Les dispositions du décret du 31 janvier sur la rémunération des stagiaires de l'enseignement supérieur, pris en application de l'article 9 de la loi du 31 mars 2006 pour l'égalité des chances (1), sont applicables, depuis le 1er février aux étudiants en travail social. C'est ce qu'indique le Snasea (Syndicat national au service des associations du secteur social et médico-social), qui a été informé le 12 février de cette décision du cabinet du ministre du Travail, Xavier Bertrand.

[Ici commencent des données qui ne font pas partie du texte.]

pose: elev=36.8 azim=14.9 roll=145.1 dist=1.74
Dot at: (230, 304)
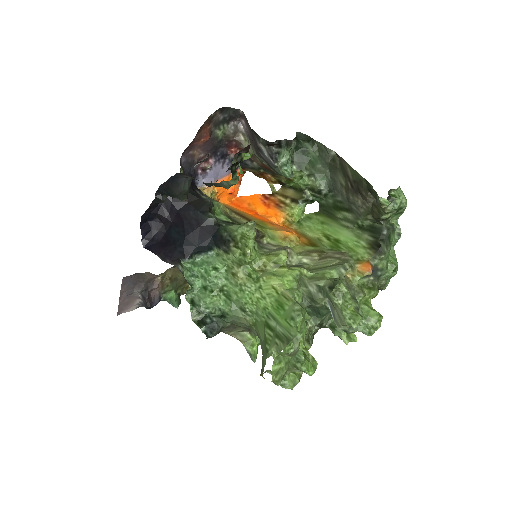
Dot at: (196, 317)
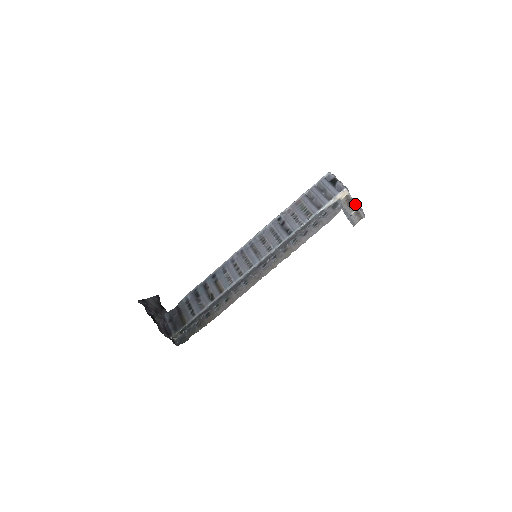
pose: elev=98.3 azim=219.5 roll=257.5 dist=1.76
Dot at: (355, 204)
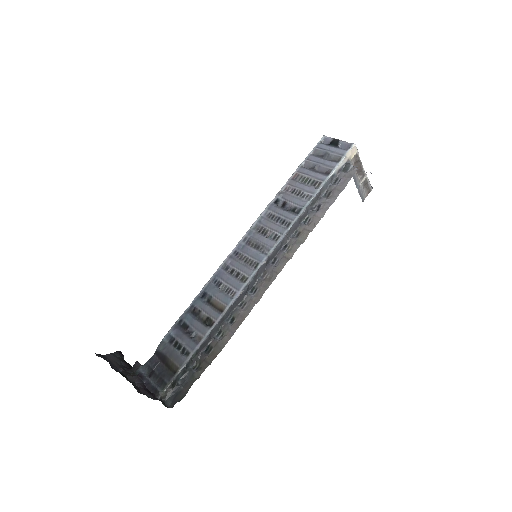
Dot at: (363, 169)
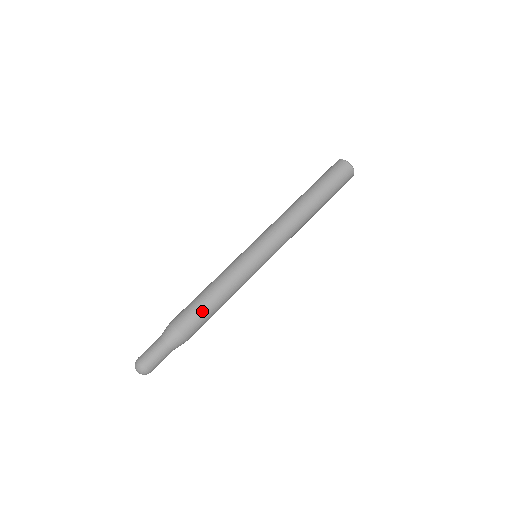
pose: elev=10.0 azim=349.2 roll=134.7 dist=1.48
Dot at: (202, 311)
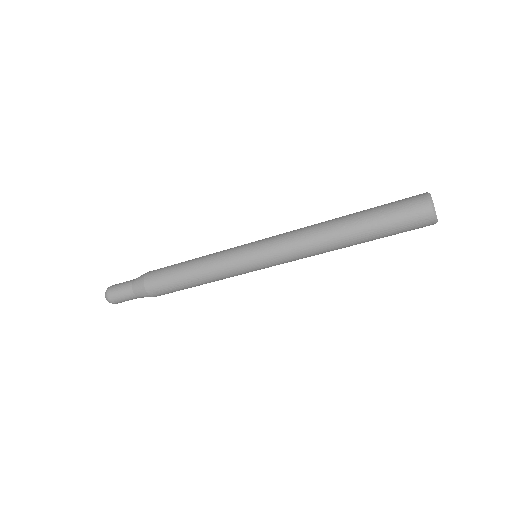
Dot at: (170, 270)
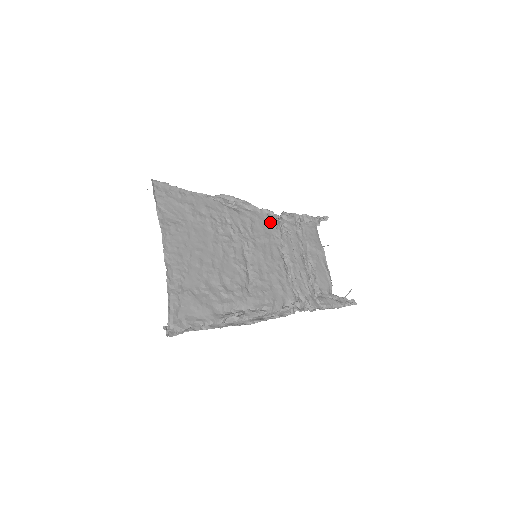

Tous les stagiaires accueillis pour une durée supérieure à trois mois consécutifs au sein des établissements et services gérés par des associations sociales et médico-sociales, dans le cadre de conventions signées avec les instituts et les écoles de formation en travail social, bénéficient donc d'une gratification minimale, fixée à 12,5 % du plafond horaire de la sécurité sociale (soit 398,13 € par mois en 2008). En outre, selon l'information transmise par le Snasea à ses adhérents, cette gratification s'applique à compter 1er février pour les stages en cours ayant démarré avant cette date.

Le cabinet du ministre du Travail a donc tranché, brutalement, sur le périmètre d'application du décret, sur lequel beaucoup, pourtant, attendaient des précisions et l'interprétation de la direction générale de l'action sociale (DGAS). En effet, si aucune organisation représentative des centres de formation ou des employeurs ne conteste bien sûr le principe d'une gratification des stagiaires, en particulier dans un contexte où la précarité des étudiants augmente (2), certains comme le GNI (Groupement national des instituts régionaux du travail social) ou le Snasea - et à la différence du SOP (Syndicat général des organismes privés sanitaires et sociaux à but non lucratif), qui disait « avoir pris acte de la loi » - défendaient l'idée que les diplômes professionnels en travail social de niveau III, n'entrant pas dans le champ de l'enseignement supérieur, n'étaient pas visés par l'obligation de gratification des stagiaires. Une interprétation, « qui ne préjugeait, bien évidemment, nullement de ce qui pourrait se faire ultérieurement pour ces formations organisées en alternance », précise aussitôt le Snasea, qui persiste à penser que la décision du ministre « n'est nullement confortée sur un plan purement juridique ».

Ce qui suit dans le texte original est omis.